Я передаю его слова по памяти, но за общий смысл ручаюсь.
В Нью-Йорке мы с ним часто встречались на собраниях «Третьего часа» в тесной квартире Е.А. Извольской. Но он уже тогда начал хворать, прошел несколько операций, ослеп и неуклонно разрушался. Его партийные или идеологические друзья с ним постепенно разошлись, до того изменились его взгляды. Если не ошибаюсь, кто-то его даже обвинил в антисемитизме.
Есть такой дом для стариков, выздоравливающих, Nursing Home. На углу 79-й улицы и Третьей авеню. Туда поместили Керенского после его возвращения из Англии. Раз, очутившись в том районе, я решил наведаться к нему, в сущности, попрощаться. Мне назвали этаж и комнату и позволили подняться туда. В пустом широком коридоре не было никого. Я постучал и в ответ на хриплый возглас вошел.
– Кто это? – не то растерянно, не то испуганно.
Он сидел в кресле, с ногами, завернутыми в железнодорожный старомодный плед, и напряженно смотрел в сторону двери, хотя я уже был в центре довольно большой светлой комнаты.

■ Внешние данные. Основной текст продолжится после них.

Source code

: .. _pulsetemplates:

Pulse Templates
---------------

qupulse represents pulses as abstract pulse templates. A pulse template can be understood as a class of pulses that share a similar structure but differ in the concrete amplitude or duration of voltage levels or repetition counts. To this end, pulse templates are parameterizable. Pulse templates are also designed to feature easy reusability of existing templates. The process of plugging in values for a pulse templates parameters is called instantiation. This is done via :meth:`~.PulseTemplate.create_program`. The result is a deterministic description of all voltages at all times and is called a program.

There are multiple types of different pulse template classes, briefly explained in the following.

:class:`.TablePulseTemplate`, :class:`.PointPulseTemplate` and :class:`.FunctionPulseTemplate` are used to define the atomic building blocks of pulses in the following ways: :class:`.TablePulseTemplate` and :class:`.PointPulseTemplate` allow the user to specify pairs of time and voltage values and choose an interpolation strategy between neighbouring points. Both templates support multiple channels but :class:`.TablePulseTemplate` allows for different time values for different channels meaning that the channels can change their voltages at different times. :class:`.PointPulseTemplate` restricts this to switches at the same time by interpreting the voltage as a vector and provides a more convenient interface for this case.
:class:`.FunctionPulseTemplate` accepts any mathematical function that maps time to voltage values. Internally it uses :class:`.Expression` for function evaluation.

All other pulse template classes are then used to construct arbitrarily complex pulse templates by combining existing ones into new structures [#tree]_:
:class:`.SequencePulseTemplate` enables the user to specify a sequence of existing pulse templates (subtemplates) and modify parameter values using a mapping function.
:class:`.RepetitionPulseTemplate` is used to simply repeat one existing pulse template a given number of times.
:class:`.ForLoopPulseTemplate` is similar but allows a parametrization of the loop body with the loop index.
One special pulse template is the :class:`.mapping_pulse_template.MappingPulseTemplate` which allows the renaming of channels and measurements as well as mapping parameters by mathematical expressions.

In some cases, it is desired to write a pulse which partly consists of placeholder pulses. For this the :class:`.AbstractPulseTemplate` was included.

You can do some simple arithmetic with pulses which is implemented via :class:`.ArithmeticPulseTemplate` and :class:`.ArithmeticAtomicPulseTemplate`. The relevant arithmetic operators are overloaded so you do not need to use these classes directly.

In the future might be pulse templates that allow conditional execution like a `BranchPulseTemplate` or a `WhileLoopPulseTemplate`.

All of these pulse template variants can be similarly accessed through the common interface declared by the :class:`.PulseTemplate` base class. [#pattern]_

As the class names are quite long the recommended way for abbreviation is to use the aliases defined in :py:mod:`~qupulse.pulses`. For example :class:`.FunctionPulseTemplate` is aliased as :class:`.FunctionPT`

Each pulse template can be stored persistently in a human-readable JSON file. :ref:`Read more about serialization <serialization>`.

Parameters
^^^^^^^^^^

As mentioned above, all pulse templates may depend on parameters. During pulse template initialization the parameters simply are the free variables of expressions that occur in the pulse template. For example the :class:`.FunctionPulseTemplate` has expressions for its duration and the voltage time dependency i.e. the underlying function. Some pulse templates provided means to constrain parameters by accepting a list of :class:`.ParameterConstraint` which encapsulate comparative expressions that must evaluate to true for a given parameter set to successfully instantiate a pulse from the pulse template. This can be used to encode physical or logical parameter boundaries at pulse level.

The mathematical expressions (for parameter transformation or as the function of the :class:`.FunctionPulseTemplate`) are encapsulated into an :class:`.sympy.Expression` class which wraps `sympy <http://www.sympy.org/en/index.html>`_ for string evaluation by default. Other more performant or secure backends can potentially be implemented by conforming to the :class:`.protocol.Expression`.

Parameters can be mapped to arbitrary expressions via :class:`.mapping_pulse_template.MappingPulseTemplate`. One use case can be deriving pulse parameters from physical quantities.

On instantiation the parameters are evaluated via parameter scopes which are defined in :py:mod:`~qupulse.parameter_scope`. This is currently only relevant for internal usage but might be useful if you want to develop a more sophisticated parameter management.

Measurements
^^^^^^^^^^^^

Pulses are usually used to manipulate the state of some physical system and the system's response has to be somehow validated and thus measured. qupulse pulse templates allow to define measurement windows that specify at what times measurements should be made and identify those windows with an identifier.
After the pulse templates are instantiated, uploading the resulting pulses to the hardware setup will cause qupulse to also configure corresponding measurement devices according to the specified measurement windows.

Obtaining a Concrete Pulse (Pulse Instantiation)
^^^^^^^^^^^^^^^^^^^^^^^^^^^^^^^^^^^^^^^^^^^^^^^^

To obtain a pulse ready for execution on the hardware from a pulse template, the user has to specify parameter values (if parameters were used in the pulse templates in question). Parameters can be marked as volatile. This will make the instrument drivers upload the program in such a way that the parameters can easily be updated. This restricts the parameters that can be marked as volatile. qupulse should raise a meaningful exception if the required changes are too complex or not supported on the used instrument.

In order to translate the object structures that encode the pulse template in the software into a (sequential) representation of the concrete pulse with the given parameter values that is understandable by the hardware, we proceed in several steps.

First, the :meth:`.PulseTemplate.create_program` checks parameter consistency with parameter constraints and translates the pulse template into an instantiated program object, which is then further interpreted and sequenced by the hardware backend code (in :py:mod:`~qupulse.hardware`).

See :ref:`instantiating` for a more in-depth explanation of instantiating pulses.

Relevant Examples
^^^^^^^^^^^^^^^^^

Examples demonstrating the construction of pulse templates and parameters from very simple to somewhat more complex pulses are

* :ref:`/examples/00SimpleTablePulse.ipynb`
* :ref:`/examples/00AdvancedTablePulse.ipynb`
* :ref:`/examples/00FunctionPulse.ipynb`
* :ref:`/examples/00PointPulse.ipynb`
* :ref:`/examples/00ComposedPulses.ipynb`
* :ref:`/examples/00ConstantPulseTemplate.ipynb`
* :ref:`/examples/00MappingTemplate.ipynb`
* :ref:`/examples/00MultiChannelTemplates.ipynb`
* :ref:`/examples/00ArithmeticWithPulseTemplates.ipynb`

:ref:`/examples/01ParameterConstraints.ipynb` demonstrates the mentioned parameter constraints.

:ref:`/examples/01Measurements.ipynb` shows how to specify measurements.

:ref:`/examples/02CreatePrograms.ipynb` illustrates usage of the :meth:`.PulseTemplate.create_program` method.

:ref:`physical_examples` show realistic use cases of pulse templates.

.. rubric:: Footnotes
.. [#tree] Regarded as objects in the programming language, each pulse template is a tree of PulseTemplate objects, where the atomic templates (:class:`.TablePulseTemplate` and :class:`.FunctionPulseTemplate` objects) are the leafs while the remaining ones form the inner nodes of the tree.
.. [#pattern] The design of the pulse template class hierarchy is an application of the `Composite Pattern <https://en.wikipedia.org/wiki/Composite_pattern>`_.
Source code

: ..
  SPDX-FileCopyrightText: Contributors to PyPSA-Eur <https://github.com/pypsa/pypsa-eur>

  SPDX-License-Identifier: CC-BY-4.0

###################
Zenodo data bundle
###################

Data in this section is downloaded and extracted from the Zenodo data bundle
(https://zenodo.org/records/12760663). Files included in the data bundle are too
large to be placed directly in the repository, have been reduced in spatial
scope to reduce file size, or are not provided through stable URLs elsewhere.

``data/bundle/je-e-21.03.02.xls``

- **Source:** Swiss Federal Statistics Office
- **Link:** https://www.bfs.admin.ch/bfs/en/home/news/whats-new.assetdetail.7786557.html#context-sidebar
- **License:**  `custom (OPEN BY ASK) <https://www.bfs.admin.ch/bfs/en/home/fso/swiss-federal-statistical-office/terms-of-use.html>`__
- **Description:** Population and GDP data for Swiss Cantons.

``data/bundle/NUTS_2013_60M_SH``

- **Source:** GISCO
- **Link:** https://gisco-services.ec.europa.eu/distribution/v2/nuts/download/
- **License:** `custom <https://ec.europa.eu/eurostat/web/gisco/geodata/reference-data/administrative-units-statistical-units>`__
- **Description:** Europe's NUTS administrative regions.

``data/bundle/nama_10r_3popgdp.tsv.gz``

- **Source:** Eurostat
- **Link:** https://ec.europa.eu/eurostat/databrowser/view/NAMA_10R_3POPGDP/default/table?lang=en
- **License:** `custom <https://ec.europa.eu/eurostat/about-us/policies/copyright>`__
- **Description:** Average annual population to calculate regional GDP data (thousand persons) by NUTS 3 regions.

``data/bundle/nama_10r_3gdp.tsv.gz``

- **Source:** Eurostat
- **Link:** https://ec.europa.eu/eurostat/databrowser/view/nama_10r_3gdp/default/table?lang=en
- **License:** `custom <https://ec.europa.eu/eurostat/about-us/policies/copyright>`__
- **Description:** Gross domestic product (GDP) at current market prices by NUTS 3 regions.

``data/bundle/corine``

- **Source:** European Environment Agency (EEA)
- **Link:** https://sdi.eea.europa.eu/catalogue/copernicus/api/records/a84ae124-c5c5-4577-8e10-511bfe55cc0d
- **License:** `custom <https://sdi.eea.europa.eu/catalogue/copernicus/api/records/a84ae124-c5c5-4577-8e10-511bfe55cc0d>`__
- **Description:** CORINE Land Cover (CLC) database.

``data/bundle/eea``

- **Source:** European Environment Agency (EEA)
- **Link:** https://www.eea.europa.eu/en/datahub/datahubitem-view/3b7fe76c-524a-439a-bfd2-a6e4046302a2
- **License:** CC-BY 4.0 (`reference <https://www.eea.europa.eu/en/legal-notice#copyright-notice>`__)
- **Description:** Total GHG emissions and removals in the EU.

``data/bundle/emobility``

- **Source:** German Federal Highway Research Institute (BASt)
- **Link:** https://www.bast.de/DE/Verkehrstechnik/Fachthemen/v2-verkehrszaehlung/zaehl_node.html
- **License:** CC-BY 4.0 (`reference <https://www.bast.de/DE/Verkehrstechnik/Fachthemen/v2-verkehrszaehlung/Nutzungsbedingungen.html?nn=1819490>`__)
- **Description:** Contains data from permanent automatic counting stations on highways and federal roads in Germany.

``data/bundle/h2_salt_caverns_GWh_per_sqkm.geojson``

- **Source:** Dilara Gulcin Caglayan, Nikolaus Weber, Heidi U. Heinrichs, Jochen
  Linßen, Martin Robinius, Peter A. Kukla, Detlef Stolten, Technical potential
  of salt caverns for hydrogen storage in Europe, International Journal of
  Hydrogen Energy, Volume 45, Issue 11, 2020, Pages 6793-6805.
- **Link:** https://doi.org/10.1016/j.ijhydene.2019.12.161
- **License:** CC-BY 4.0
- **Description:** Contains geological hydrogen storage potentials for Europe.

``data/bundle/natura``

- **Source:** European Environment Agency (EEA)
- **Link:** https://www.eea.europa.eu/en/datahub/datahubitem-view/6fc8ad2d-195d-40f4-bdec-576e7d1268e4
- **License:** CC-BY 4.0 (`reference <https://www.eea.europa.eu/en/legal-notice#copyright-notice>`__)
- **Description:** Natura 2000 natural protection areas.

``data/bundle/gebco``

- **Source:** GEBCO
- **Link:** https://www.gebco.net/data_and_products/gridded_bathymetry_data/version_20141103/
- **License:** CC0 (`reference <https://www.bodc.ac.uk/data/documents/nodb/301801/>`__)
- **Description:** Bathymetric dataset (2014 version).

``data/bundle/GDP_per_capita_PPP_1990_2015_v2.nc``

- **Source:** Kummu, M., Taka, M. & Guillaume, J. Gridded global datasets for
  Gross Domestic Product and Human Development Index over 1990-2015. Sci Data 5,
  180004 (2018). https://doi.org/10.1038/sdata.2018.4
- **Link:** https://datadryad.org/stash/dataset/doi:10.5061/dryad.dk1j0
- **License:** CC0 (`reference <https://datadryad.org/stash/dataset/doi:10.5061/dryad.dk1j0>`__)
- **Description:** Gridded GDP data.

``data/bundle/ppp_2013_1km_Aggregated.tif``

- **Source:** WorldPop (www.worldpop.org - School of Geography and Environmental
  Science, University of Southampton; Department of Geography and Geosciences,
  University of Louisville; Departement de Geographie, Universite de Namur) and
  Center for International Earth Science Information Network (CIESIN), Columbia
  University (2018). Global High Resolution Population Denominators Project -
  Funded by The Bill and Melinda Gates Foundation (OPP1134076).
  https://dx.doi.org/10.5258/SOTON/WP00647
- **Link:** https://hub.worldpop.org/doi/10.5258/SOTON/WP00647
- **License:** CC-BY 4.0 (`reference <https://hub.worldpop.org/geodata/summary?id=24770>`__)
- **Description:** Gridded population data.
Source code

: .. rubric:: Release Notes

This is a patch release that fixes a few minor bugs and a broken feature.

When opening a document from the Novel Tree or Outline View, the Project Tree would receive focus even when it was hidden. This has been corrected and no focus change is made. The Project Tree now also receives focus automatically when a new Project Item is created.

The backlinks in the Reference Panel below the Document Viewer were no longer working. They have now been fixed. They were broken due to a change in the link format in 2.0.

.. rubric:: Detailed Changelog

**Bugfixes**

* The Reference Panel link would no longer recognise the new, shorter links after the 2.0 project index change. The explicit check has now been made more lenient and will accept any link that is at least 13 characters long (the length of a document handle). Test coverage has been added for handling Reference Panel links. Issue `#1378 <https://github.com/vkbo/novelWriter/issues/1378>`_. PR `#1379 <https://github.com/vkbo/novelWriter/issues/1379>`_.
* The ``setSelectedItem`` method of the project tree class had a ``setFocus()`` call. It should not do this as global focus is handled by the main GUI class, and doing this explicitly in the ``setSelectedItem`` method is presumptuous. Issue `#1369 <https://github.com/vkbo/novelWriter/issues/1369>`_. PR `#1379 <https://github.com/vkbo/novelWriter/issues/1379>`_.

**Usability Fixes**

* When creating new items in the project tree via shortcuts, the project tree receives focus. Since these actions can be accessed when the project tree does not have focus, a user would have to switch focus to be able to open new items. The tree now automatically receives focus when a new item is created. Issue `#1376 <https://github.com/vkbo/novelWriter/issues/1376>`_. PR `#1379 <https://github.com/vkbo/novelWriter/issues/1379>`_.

– Это Яновский! – крикнул я поспешно. – Зашел вас проведать.
– А! Нет. Я очень занят теперь.
– Понимаю. Я сейчас уйду. Вас часто оставляют здесь одного без присмотра?
С профессиональной точки зрения это граничило с преступлением.
– Нет, нечасто. Она пошла что-то купить себе.
В связи с нашим журналом «Третий час» мне поручили собрать некоторые сведения относительно одного эмигранта, который просился в сотрудники журнала и с которым Александр Федорович встречался в Мюнхене. Я задал ему соответствующий вопрос, и Керенский сразу оживился:
– О, это ужасный человек. Он не понимает, что нельзя американцам позволить так разговаривать с русскими. Он откровенно сознался: «Мне на все наплевать, я коплю деньги и хочу купить виллу в Италии. Все остальное меня не касается: делаю, что приказывают»… Вот какой это тип!
– Как ваше здоровье, Александр Федорович?
– О, гораздо лучше. Я сделал ошибку, что поехал в Англию. Там они меня почти доконали.
– Можно вам как-нибудь позвонить, у меня еще есть вопросы к вам?
– Да-да, позвоните, – откровенно обрадовался он, – а теперь я занят, – и он повернул головку в сторону телефона, которого он достать рукой не мог и очевидно не собирался.
Его слова мне напомнили эпизод из жизни Салтыкова-Щедрина, который умирал от мучительной болезни, и когда к нему приходили с визитом, гости слышали, как он из соседней комнаты кричал слуге: «Занят, скажите, умирает».